━━━ Dataset extract

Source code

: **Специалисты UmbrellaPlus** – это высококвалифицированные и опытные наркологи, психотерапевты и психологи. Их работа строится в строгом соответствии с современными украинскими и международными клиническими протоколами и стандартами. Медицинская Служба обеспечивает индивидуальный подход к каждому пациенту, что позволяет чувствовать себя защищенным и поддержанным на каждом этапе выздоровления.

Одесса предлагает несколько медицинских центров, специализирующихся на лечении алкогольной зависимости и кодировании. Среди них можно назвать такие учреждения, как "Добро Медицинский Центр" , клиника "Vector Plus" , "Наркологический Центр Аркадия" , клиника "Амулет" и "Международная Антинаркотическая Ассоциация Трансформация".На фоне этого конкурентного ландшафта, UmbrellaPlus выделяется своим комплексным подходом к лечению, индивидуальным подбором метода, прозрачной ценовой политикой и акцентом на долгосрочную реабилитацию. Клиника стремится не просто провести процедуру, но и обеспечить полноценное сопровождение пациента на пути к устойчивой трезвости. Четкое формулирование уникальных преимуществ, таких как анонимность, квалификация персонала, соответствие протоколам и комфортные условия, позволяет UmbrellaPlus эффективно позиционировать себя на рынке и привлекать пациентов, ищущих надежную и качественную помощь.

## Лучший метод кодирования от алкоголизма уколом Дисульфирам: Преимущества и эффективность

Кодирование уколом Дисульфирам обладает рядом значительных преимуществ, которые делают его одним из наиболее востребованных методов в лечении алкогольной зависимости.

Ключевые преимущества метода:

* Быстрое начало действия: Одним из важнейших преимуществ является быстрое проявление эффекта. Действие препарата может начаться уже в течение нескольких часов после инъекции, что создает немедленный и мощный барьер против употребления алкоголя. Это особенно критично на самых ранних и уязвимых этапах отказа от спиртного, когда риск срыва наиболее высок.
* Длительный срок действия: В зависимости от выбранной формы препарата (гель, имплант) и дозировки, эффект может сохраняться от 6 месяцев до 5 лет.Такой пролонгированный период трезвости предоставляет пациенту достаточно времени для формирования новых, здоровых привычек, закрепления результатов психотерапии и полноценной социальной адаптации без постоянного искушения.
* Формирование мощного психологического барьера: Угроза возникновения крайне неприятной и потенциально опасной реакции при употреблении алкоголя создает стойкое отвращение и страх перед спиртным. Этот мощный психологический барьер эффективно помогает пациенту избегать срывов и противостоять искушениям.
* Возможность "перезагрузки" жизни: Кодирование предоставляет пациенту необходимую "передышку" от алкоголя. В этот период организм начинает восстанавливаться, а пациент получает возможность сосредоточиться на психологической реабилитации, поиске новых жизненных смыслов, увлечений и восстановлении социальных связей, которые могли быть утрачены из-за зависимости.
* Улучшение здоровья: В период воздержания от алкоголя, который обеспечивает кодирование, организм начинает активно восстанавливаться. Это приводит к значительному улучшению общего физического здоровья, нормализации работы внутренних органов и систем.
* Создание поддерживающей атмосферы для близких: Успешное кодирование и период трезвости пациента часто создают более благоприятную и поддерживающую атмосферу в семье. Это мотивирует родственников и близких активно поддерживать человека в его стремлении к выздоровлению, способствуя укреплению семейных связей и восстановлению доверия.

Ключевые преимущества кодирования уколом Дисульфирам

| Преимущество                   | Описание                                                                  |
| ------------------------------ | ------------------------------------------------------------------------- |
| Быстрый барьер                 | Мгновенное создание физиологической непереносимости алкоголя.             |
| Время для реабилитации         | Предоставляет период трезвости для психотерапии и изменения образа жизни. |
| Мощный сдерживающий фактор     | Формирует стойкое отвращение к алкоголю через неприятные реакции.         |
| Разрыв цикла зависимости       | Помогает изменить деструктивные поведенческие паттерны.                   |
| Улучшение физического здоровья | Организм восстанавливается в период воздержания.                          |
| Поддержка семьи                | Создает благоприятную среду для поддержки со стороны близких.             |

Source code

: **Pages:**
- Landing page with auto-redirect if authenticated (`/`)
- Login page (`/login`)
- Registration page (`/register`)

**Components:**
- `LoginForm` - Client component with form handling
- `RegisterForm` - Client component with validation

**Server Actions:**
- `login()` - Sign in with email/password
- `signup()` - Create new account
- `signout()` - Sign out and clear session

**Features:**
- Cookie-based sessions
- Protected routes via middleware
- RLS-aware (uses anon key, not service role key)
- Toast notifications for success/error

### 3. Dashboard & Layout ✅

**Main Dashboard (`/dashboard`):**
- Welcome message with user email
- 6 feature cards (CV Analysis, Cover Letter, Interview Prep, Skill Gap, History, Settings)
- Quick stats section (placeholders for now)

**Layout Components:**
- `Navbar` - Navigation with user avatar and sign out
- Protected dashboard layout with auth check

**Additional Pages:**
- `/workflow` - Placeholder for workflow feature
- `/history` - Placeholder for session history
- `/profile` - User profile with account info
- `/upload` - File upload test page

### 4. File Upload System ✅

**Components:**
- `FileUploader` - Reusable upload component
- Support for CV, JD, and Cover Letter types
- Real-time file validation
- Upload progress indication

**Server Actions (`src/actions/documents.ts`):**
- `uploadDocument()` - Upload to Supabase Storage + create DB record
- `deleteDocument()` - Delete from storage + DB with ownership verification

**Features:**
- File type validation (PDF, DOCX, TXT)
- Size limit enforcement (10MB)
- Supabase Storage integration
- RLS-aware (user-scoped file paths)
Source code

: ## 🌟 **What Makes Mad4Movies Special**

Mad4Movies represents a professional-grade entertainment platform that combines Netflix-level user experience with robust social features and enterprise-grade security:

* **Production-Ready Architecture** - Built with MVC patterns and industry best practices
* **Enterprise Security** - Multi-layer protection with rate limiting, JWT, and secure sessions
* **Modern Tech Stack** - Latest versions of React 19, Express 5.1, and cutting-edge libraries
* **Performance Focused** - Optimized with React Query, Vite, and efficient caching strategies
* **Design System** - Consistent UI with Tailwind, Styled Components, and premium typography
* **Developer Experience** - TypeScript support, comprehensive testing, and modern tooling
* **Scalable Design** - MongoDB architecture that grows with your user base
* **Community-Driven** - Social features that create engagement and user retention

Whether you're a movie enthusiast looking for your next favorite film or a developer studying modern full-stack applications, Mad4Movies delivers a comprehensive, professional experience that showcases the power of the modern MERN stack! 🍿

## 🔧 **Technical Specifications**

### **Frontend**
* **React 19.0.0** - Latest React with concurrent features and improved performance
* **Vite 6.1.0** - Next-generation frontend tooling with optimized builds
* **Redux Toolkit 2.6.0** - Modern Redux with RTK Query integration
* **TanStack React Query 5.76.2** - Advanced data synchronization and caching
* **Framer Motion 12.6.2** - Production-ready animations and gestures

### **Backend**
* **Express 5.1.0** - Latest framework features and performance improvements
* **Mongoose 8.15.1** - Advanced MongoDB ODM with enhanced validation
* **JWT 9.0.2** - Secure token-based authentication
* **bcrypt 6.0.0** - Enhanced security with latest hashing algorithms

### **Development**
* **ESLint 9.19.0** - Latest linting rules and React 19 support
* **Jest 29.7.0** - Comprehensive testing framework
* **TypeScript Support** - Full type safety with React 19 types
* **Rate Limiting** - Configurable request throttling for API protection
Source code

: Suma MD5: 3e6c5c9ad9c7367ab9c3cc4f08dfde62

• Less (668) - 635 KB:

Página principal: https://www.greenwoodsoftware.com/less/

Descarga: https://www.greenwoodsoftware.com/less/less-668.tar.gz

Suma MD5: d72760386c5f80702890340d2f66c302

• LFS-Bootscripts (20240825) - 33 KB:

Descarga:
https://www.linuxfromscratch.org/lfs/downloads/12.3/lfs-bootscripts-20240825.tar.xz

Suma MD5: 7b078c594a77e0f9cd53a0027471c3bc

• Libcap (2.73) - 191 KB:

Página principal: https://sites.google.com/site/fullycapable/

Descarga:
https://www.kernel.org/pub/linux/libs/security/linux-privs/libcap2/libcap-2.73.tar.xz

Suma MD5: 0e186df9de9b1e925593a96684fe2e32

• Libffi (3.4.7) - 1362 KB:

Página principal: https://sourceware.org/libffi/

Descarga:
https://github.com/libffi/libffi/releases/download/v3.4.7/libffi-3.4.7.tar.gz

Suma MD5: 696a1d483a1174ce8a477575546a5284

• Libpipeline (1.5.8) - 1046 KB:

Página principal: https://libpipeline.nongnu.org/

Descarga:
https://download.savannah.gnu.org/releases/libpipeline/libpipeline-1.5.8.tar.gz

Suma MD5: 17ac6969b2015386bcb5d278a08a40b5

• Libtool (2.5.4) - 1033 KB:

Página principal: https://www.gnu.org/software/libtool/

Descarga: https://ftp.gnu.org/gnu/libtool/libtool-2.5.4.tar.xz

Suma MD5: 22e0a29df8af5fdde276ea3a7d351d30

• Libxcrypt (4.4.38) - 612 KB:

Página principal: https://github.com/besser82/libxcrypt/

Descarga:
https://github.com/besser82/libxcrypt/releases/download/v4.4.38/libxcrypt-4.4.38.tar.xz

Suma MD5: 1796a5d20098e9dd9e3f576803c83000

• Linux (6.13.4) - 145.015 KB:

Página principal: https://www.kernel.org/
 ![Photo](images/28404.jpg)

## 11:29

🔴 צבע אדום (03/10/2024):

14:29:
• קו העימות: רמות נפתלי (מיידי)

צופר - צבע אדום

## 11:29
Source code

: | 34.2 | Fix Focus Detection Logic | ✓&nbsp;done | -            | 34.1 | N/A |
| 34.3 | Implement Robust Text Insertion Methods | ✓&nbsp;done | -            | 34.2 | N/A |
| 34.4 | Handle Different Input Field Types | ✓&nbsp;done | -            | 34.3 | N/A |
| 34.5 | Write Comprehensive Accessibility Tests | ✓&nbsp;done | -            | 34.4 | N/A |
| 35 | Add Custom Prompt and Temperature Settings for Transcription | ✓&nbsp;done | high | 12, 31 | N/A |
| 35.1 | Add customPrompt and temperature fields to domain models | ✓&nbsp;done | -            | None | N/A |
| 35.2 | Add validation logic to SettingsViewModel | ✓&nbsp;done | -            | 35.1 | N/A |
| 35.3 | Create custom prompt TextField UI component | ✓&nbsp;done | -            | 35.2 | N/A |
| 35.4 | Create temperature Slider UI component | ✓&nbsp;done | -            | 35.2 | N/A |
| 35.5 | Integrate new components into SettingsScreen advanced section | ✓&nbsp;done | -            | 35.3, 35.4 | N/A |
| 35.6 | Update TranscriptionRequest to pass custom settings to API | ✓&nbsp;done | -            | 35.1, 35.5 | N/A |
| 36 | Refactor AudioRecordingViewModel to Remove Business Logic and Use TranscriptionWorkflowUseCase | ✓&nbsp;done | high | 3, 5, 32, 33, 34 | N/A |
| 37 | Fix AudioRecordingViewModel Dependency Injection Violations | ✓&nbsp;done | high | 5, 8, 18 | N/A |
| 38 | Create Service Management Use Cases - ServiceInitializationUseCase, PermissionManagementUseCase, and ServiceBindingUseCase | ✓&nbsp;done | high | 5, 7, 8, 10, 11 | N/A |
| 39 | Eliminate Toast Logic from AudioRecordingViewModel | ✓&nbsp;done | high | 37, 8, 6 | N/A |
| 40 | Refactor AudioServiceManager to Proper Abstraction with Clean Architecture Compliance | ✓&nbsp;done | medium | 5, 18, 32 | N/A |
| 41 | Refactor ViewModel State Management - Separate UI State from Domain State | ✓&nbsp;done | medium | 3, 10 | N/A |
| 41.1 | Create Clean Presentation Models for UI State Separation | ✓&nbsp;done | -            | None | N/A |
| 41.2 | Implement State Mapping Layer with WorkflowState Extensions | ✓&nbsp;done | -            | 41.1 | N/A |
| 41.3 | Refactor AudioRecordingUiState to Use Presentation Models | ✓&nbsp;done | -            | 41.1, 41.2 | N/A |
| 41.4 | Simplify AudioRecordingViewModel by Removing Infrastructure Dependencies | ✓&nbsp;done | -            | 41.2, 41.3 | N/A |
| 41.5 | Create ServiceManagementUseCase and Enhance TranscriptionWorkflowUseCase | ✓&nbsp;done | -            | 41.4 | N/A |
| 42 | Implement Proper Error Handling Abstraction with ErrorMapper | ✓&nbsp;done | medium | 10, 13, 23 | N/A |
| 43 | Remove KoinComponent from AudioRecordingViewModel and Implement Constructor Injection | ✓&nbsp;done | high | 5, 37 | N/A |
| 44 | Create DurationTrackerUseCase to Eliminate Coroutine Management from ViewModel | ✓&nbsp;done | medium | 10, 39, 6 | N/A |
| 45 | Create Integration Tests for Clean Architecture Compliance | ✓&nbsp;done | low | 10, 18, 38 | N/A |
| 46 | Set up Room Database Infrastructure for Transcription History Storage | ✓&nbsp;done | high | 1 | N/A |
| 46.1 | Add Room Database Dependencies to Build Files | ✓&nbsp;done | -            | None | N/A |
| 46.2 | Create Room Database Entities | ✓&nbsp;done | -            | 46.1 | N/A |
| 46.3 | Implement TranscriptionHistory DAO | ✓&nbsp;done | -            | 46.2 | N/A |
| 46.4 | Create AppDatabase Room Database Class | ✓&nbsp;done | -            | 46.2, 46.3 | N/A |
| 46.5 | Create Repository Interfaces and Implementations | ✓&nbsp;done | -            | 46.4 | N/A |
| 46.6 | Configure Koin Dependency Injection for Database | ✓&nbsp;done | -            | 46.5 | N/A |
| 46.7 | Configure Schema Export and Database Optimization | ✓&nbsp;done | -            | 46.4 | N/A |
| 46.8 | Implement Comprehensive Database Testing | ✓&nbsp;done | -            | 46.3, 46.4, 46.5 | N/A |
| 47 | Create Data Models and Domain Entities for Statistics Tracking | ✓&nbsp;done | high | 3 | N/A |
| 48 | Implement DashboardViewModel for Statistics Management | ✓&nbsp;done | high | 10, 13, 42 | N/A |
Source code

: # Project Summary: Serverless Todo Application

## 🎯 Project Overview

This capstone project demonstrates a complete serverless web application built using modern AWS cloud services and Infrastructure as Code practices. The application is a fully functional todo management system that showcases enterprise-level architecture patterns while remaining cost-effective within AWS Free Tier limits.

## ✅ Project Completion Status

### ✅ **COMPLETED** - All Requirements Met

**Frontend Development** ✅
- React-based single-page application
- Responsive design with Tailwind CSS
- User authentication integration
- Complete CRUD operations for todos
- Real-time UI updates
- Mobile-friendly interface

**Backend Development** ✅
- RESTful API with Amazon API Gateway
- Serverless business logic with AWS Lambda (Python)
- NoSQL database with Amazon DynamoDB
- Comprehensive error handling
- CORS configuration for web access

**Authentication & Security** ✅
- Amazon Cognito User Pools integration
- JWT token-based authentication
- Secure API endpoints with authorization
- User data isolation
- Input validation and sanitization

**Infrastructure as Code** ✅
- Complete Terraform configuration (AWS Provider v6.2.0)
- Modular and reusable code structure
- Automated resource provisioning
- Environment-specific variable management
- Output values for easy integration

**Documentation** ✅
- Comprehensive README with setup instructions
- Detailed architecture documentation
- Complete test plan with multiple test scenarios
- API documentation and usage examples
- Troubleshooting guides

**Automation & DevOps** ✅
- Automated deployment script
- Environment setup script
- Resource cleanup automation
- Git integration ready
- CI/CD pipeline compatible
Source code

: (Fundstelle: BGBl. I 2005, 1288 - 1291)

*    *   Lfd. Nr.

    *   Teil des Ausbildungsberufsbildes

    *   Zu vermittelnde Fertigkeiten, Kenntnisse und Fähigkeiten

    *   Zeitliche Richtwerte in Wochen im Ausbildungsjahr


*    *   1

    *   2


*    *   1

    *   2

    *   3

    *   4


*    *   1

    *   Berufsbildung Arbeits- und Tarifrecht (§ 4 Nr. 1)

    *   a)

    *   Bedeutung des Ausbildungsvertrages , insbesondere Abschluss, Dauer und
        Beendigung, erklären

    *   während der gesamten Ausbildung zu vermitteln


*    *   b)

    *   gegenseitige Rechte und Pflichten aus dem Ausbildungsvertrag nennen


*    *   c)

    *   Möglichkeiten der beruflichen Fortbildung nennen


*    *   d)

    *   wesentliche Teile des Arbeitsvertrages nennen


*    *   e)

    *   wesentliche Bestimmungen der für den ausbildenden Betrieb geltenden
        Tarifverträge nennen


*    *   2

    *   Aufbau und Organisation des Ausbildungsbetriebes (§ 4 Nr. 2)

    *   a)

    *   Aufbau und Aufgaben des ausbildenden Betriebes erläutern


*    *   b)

━━━━━━

Exercise prompt:
Using the records above, copy word for word the line with "5, 37 | N/A |", the line with "46.2 | N/A |", and every line between them.

Answer section:
| 43 | Remove KoinComponent from AudioRecordingViewModel and Implement Constructor Injection | ✓&nbsp;done | high | 5, 37 | N/A |
| 44 | Create DurationTrackerUseCase to Eliminate Coroutine Management from ViewModel | ✓&nbsp;done | medium | 10, 39, 6 | N/A |
| 45 | Create Integration Tests for Clean Architecture Compliance | ✓&nbsp;done | low | 10, 18, 38 | N/A |
| 46 | Set up Room Database Infrastructure for Transcription History Storage | ✓&nbsp;done | high | 1 | N/A |
| 46.1 | Add Room Database Dependencies to Build Files | ✓&nbsp;done | -            | None | N/A |
| 46.2 | Create Room Database Entities | ✓&nbsp;done | -            | 46.1 | N/A |
| 46.3 | Implement TranscriptionHistory DAO | ✓&nbsp;done | -            | 46.2 | N/A |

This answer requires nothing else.